§ Directions for this task: Copy each line of the listing below exactly and drop the images.

━━━━━━

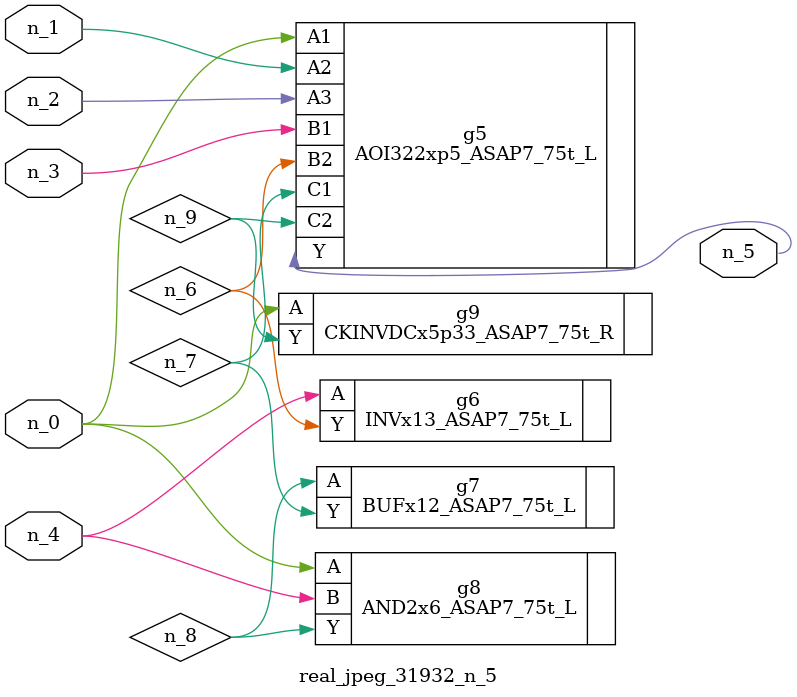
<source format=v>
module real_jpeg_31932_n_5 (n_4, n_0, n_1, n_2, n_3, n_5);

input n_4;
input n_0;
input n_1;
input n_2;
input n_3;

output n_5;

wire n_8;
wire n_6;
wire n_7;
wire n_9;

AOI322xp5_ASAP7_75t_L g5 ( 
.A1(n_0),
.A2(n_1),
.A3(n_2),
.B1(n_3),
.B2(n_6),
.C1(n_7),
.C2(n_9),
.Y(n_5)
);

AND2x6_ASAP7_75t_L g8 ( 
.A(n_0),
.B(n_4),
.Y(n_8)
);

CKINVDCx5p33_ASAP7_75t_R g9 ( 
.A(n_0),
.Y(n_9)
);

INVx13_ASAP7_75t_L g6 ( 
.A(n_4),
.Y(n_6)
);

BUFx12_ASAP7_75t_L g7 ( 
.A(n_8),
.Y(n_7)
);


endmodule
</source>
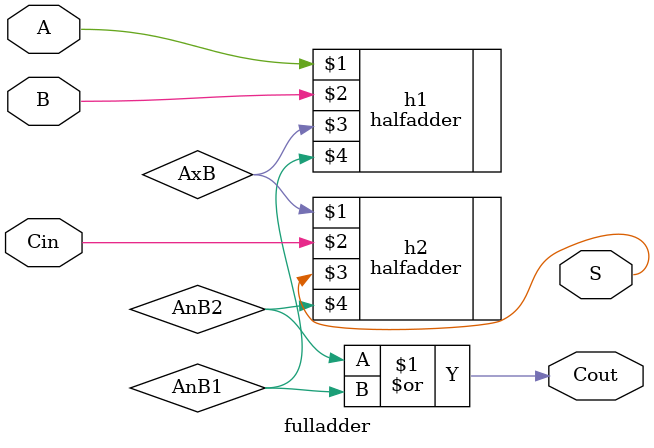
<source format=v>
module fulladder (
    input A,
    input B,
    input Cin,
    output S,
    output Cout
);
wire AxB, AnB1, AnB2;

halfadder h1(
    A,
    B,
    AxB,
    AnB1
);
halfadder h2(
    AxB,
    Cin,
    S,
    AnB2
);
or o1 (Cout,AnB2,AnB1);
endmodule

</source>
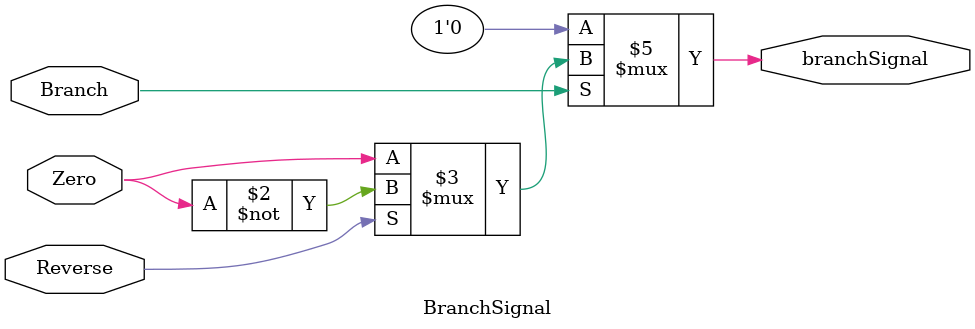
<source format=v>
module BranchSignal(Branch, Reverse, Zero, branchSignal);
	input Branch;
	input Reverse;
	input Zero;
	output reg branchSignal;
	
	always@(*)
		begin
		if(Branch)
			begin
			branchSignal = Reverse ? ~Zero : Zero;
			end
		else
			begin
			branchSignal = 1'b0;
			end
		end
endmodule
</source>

━━━━━━

§ Reply:
<source format=v>
module real_jpeg_31932_n_5 (n_4, n_0, n_1, n_2, n_3, n_5);

input n_4;
input n_0;
input n_1;
input n_2;
input n_3;

output n_5;

wire n_8;
wire n_6;
wire n_7;
wire n_9;

AOI322xp5_ASAP7_75t_L g5 ( 
.A1(n_0),
.A2(n_1),
.A3(n_2),
.B1(n_3),
.B2(n_6),
.C1(n_7),
.C2(n_9),
.Y(n_5)
);

AND2x6_ASAP7_75t_L g8 ( 
.A(n_0),
.B(n_4),
.Y(n_8)
);

CKINVDCx5p33_ASAP7_75t_R g9 ( 
.A(n_0),
.Y(n_9)
);

INVx13_ASAP7_75t_L g6 ( 
.A(n_4),
.Y(n_6)
);

BUFx12_ASAP7_75t_L g7 ( 
.A(n_8),
.Y(n_7)
);


endmodule
</source>
<source format=v>
module fulladder (
    input A,
    input B,
    input Cin,
    output S,
    output Cout
);
wire AxB, AnB1, AnB2;

halfadder h1(
    A,
    B,
    AxB,
    AnB1
);
halfadder h2(
    AxB,
    Cin,
    S,
    AnB2
);
or o1 (Cout,AnB2,AnB1);
endmodule

</source>
<source format=v>
module BranchSignal(Branch, Reverse, Zero, branchSignal);
	input Branch;
	input Reverse;
	input Zero;
	output reg branchSignal;
	
	always@(*)
		begin
		if(Branch)
			begin
			branchSignal = Reverse ? ~Zero : Zero;
			end
		else
			begin
			branchSignal = 1'b0;
			end
		end
endmodule
</source>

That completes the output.